Debating an environmental bond bill, the Senate adopted a state Senator Jamie Eldridge amendment to ban stores from providing single-use carryout bags to customers at the point of sale starting in August 2019.
Speaking on the amendment, Eldridge (D-Acton) mentioned a whale that died in Thailand in June and was found to have 80 plastic bags in its stomach.
“There is no need for our sealife or wildlife to have such an ending of their lives,” Eldridge said.
State Senator Cynthia Creem (D-Newton) also spoke in favor of the amendment, holding up a photo of a whale and pointing senators to the Internet to find examples of other animals dying as a result of plastic bag waste.

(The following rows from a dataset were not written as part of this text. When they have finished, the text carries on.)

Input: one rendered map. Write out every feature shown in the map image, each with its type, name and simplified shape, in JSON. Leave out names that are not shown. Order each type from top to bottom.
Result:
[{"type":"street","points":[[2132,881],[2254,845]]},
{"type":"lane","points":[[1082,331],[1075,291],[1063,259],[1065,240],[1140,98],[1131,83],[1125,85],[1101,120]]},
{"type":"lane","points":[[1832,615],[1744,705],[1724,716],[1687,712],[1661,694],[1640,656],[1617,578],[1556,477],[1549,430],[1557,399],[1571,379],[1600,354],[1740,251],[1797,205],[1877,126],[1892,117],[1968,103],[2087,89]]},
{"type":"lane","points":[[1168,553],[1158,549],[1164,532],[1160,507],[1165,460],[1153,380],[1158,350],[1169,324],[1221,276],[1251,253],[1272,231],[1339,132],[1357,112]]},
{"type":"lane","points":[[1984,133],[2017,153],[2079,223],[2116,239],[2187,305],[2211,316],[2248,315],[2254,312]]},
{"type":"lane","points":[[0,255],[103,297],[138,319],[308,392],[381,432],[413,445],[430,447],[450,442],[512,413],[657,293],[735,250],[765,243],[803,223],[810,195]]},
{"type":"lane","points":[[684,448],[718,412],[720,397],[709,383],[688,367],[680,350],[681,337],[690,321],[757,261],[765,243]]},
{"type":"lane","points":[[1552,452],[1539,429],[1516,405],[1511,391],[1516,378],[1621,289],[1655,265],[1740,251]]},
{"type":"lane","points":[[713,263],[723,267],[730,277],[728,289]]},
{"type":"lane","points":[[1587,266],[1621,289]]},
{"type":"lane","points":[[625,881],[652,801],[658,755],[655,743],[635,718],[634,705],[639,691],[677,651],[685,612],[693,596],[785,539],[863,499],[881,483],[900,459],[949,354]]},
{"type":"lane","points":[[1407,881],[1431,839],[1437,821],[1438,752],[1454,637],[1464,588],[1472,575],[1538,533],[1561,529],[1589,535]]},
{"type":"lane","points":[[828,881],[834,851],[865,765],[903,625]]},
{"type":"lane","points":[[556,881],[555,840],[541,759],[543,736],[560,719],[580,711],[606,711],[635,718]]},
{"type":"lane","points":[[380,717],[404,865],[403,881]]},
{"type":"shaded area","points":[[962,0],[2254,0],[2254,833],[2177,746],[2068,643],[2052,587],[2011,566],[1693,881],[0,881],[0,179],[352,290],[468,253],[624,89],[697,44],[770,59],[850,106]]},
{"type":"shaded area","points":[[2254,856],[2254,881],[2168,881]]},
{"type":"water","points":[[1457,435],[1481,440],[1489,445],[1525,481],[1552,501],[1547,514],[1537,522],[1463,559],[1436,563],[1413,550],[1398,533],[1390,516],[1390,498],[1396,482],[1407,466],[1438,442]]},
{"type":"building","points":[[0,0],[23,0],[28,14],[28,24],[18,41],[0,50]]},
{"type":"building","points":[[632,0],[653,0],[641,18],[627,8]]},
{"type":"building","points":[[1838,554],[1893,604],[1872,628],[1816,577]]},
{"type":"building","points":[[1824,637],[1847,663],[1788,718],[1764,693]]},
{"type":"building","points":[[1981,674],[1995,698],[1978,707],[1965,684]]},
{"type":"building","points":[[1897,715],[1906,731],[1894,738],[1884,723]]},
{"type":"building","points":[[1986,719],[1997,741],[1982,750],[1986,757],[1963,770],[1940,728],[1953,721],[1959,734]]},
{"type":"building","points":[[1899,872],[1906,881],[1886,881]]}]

“If we care not only about our environment but we care about those that live in the ocean and we care about our children and our future, we cannot have these plastic bags strewn around,” Creem said.
Later Thursday, the Senate rejected an amendment that Minority Leader Bruce Tarr filed to remove the requirement that all lobster and crab traps in the waters of Gosnold each be attached to its own line.
Arguing for his amendment, Tarr said that if each trap must be strung on its own line — rather than using one line for several traps as is customary elsewhere — the risk of whale and other marine life entanglement is greater. Tarr’s amendment was rejected.